Mar 22, 2017 07:50 AM EDT
Like Facebook, which expanded its gender identification by offering choices beyond the traditional male or female, change is coming soon to emojis. According to the draft emoji list of Unicode, there would be three gender inclusive emoji, which would come to phones by the end of 2017. Rather than focus on the gender, the new emojis would depict a child, adult and older person.
The three emojis “with gender inclusive attributes” would be open to interpretation if the emoji selected is a male or female “without implying masculine or feminine gender explicitly,” Mashable reports. The three proposed emojis have the same template but with some minor changes. The child and adult share a common hairstyle which is short enough to be sported by a male or female, but the lips of the child are open. The older person emoji has gray instead of brown hair and wears eyeglasses.

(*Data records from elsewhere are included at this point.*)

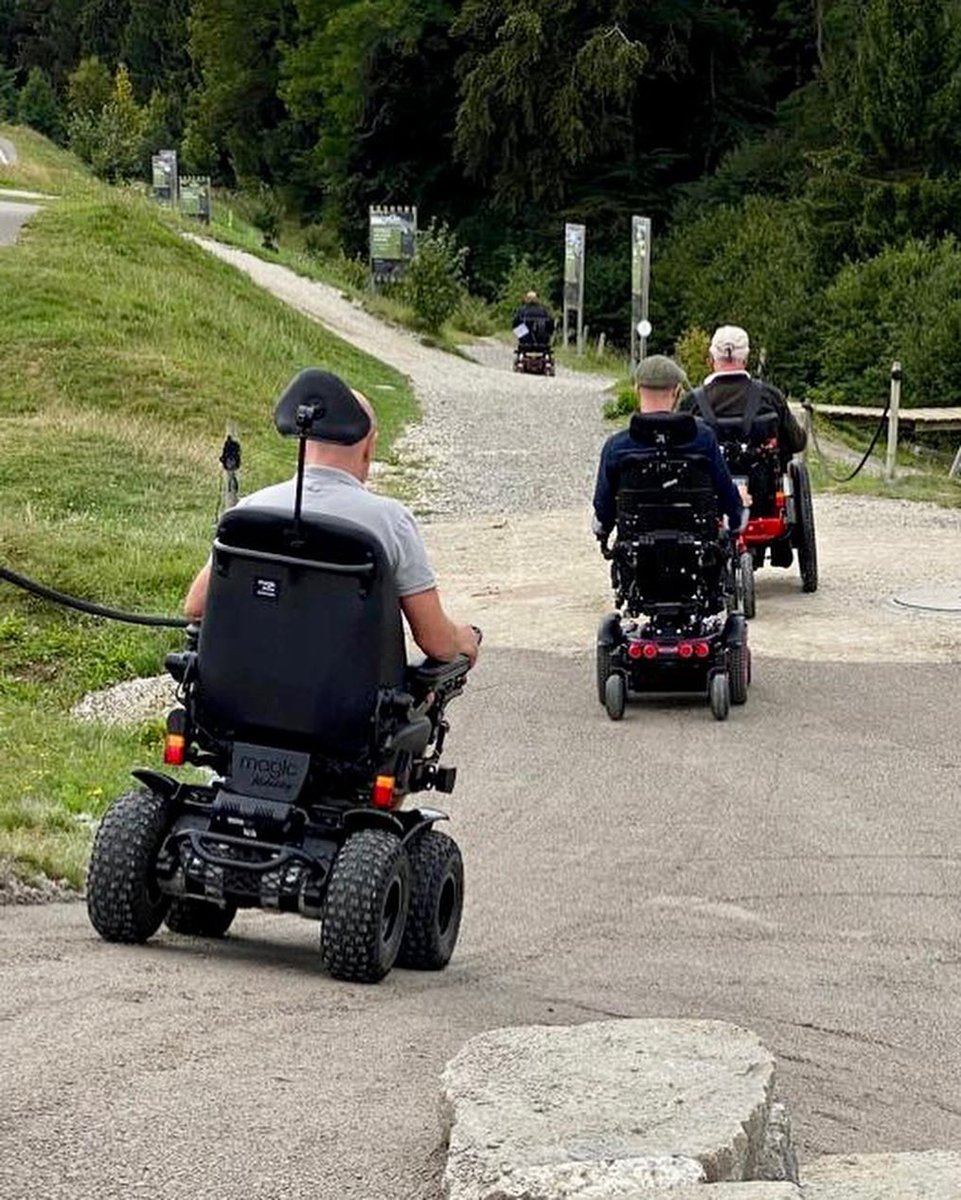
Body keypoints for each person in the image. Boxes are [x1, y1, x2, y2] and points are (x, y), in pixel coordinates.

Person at [183, 369, 480, 667]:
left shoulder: (248, 513)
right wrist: (463, 638)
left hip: (245, 701)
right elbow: (436, 642)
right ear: (369, 446)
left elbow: (196, 607)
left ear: (306, 439)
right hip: (352, 709)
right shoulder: (391, 522)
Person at [592, 354, 746, 541]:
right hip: (698, 550)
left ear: (637, 390)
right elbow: (726, 494)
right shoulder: (703, 440)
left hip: (637, 550)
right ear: (677, 392)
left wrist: (604, 529)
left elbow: (603, 506)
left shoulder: (617, 446)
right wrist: (736, 518)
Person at [680, 325, 806, 465]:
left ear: (711, 358)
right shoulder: (771, 397)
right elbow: (797, 442)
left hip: (707, 484)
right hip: (762, 483)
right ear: (746, 358)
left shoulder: (691, 402)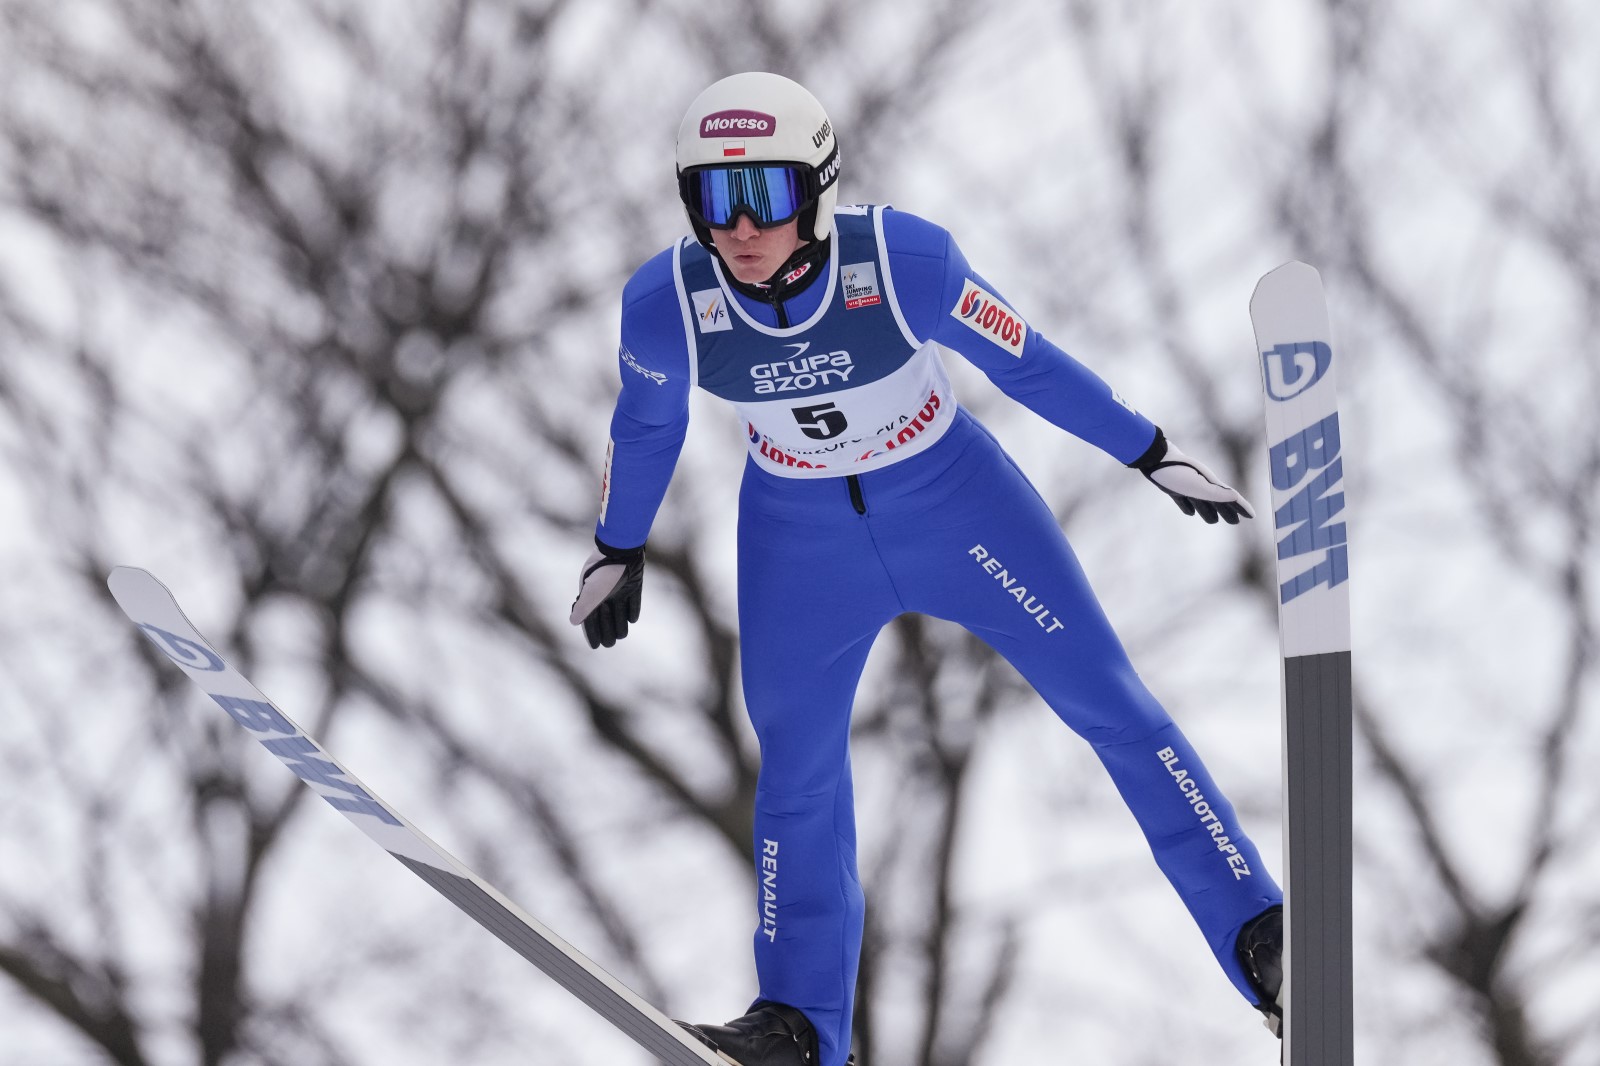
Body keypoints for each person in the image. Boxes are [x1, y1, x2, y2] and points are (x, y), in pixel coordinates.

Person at [570, 72, 1284, 1066]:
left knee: (1110, 704)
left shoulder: (903, 262)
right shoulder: (668, 306)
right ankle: (796, 1026)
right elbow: (646, 425)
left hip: (956, 507)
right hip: (799, 539)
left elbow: (1026, 359)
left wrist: (1148, 451)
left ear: (817, 189)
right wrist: (618, 545)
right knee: (797, 771)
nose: (740, 227)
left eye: (765, 194)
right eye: (714, 200)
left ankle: (1262, 935)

Paul Hunt, a typeface designer and font developer at Adobe, proposed the new emojis to Unicode Consortium. Hunt, a member of the emoji subcommittee of the consortium, called his proposal Unicode’s “Emoji Version 5.0” list that has a planned mid-2017 release period. In a blog post, Hunt explains that he made the changes since not everyone identifies as male or female. Some see themselves as a bit of the two genders, or neither or something else. But regardless of how they identify their preferred gender, he hopes they could find adequate ways to express themselves in the new emojis.
However, Ars Technica reports that Unicode Consortium plans to support 11 other professional emojis to promote gender equality. The new set, Unicode 9.0 was finalized in June, but Unicode 10.0 would not be final until June 2017. It would depict men and women performing the job of a farmer, welder, mechanic, health worker, scientist, coder, business worker, chef, student, teacher and rockstar.
Hunt, in his blog post titled “What is Gender and Why Does it Matter to Emoji,” says the upcoming emojis would fill out the middle-of-the-gender spectrum for the post-gender generation, Heat Street reports.